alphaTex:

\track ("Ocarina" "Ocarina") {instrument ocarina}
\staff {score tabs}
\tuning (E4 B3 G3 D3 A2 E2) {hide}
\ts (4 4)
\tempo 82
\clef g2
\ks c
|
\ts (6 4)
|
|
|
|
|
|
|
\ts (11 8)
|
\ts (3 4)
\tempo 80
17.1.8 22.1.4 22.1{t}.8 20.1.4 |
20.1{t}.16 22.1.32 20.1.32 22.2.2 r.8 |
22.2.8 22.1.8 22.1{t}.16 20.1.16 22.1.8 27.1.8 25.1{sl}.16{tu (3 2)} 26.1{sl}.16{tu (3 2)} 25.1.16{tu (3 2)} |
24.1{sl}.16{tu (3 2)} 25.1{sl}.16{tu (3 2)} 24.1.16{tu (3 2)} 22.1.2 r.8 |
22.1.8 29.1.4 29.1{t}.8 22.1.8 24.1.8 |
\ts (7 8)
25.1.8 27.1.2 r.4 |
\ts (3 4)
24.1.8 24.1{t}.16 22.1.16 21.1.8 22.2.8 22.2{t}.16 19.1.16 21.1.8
■ ■ ■ ■ ■
_EXERCISE INSTRUCTIONS_
Convert every line of the data above into a JSON array of strings, one string per line, and omit the blank lines.

_RIGHT ANSWER_
[
  "alphaTex:",
  "\\track (\"Ocarina\" \"Ocarina\") {instrument ocarina}",
  "\\staff {score tabs}",
  "\\tuning (E4 B3 G3 D3 A2 E2) {hide}",
  "\\ts (4 4)",
  "\\tempo 82",
  "\\clef g2",
  "\\ks c",
  "|",
  "\\ts (6 4)",
  "|",
  "|",
  "|",
  "|",
  "|",
  "|",
  "|",
  "\\ts (11 8)",
  "|",
  "\\ts (3 4)",
  "\\tempo 80",
  "17.1.8 22.1.4 22.1{t}.8 20.1.4 |",
  "20.1{t}.16 22.1.32 20.1.32 22.2.2 r.8 |",
  "22.2.8 22.1.8 22.1{t}.16 20.1.16 22.1.8 27.1.8 25.1{sl}.16{tu (3 2)} 26.1{sl}.16{tu (3 2)} 25.1.16{tu (3 2)} |",
  "24.1{sl}.16{tu (3 2)} 25.1{sl}.16{tu (3 2)} 24.1.16{tu (3 2)} 22.1.2 r.8 |",
  "22.1.8 29.1.4 29.1{t}.8 22.1.8 24.1.8 |",
  "\\ts (7 8)",
  "25.1.8 27.1.2 r.4 |",
  "\\ts (3 4)",
  "24.1.8 24.1{t}.16 22.1.16 21.1.8 22.2.8 22.2{t}.16 19.1.16 21.1.8"
]